# Back



## MaidenScotland (Jun 6, 2009)

I am back after a hectic fortnight and what fun I had... (someone is drilling in the apartment below me, back to earth with a bump lol) and how lovely to see the sun shining daily, nothing beats a sunny day.


----------



## txlstewart (Jun 20, 2010)

MaidenScotland said:


> I am back after a hectic fortnight and what fun I had... (someone is drilling in the apartment below me, back to earth with a bump lol) and how lovely to see the sun shining daily, nothing beats a sunny day.


Welcome back!!!


----------



## elrasho (May 16, 2010)

Welcome back  Hope you had a brill time


----------



## DeadGuy (Jan 22, 2010)

MaidenScotland said:


> I am back after a hectic fortnight and what fun I had... (someone is drilling in the apartment below me, back to earth with a bump lol) and how lovely to see the sun shining daily, nothing beats a sunny day.


Welcome back!

But back to Earth?
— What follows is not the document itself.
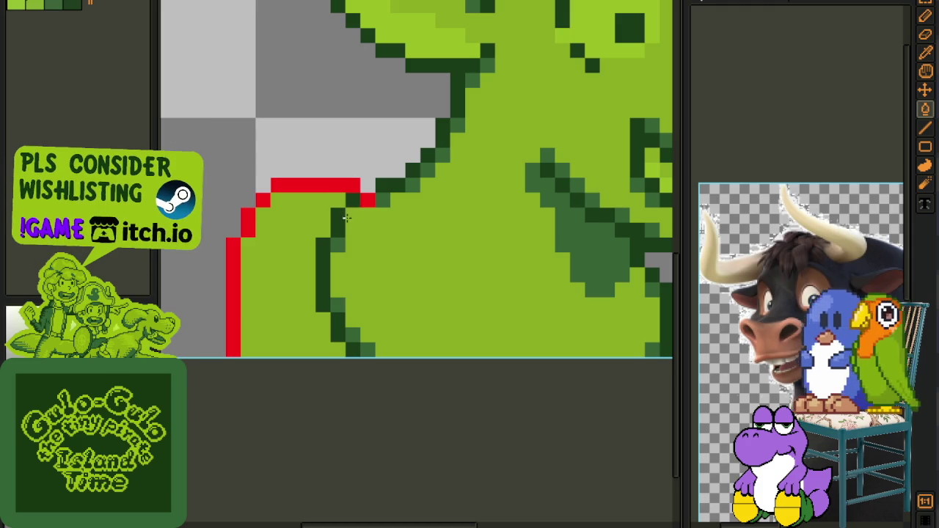
pyautogui.moveTo(323, 245); pyautogui.dragTo(325, 260)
May be they're trying to hide the stolen painting? 

A cold rainy day definitely beats a damn hot sunny dusty day for God's sake! Damn it LOL!


----------



## MaidenScotland (Jun 6, 2009)

DeadGuy said:


> Welcome back!
> 
> But back to Earth? May be they're trying to hide the stolen painting?
> 
> A cold rainy day definitely beats a damn hot sunny dusty day for God's sake! Damn it LOL!


 lol I actually meant sunny days in Spain and Scotland... the sun very rarely shines in Cairo. Sunshine makes you smile heat alone makes you miserable or at least it does me.


----------



## Sam (Aug 27, 2009)

Welcome back


----------